Another option for some, he said, is to begin selling off animals early to reduce herd size, thereby ensuring grazing lands can sustain the animals they keep.
"People are right on the teetering edge," Davy said. "We're going to have a lot of grass start dying here if we don't start getting some kind rains."
Some stone fruit and nut crops are also at risk. With these crops, such as almonds and peaches, root growth precedes bud growth. Without soil moisture, the roots don't grow, and then the trees don't bud out. That means less fruit production, said Roger Duncan, a fruit tree advisor at the Cooperative Extension office in Stanislaus County.
"They're starting to get concerned," said Duncan. "There is no such thing as normal. But I don't remember it being quite like this. We really could use the rain."
Swaying both ways
Imagine if rice – yes, that semiaquatic species that is typically cultivated under partially flooded conditions – could be both flood- and drought-tolerant. Such a rice variety would benefit rice growers and consumers worldwide and would be less vulnerable to weather extremes that may result from global climate change.Now UC Riverside experiments demonstrate that such rice is already here. Genetics professor Julia Bailey-Serres’ research group reports in a recent issue of The Plant Cell that flood-tolerant rice is also better able to recover from drought.

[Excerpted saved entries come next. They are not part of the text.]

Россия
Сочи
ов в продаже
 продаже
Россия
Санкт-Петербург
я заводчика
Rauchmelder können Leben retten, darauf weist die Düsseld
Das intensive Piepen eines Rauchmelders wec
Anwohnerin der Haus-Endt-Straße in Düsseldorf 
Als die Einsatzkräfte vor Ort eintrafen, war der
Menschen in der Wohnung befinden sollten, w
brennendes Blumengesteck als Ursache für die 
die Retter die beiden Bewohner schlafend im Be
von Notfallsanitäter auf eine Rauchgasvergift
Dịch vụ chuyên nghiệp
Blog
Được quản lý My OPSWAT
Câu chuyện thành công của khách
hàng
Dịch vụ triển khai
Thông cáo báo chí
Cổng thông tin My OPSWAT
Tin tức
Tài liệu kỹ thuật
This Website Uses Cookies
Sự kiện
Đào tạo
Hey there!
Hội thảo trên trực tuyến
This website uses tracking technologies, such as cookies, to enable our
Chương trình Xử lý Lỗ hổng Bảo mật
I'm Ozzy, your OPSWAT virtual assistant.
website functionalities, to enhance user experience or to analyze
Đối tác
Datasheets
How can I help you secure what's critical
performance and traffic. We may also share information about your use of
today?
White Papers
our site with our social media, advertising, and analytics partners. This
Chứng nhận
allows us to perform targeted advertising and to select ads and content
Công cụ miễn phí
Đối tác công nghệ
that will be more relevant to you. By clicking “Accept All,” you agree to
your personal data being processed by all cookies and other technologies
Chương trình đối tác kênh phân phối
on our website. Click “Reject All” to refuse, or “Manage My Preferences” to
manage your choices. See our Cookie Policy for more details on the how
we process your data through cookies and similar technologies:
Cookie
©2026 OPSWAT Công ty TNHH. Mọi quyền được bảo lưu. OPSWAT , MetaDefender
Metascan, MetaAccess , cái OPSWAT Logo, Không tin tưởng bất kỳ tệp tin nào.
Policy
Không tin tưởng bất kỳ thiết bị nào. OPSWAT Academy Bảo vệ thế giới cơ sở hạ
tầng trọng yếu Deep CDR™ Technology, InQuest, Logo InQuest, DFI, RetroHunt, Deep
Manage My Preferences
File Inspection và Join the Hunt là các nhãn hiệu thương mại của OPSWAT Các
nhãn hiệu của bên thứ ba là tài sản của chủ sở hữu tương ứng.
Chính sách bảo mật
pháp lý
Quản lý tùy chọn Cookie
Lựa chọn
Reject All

“Flood tolerance does not reduce drought tolerance in these rice plants, and appears to even benefit them when they encounter drought,” Bailey-Serres says.
She and her team – Takeshi Fukao, a senior researcher, and Elaine Yeung, an undergraduate student – focused on Sub1A, a gene responsible for flood or “submergence” tolerance in rice. Sub1A works by making the plant dormant during submergence, allowing it to conserve energy until the floodwaters recede. Indeed, rice with the Sub1A gene can survive more than two weeks of complete submergence.
Plant breeders have already profited farmers worldwide – especially in South Asia – by having transferred Sub1A into high-yielding rice varieties without compromising these varieties’ desirable traits — such as high yield, good grain quality, and pest and disease resistance.
Bailey-Serres’s lab found that in addition to providing robust submergence tolerance, Sub1A aids survival of drought. The researchers report that at the molecular level Sub1A serves as a convergence point between submergence and drought response pathways, allowing rice plants to survive and re-grow after both weather extremes.
“Sub1A properly coordinates physiological and molecular responses to cellular water deficit when this deficit occurs independently, as in a time of drought, or following ‘desubmergence,’ which takes place when flood waters recede,” says Bailey-Serres who was the lead recipient of the 2008 USDA National Research Initiative Discovery Award.
Next, her colleagues at the International Rice Research Institute in the Philippines will test the Sub1A rice for drought tolerance in the field. What are some other implications of this research? One that comes to mind is that the “Got Rice?” slogan might have to drop the question mark, and put in its place a solid period!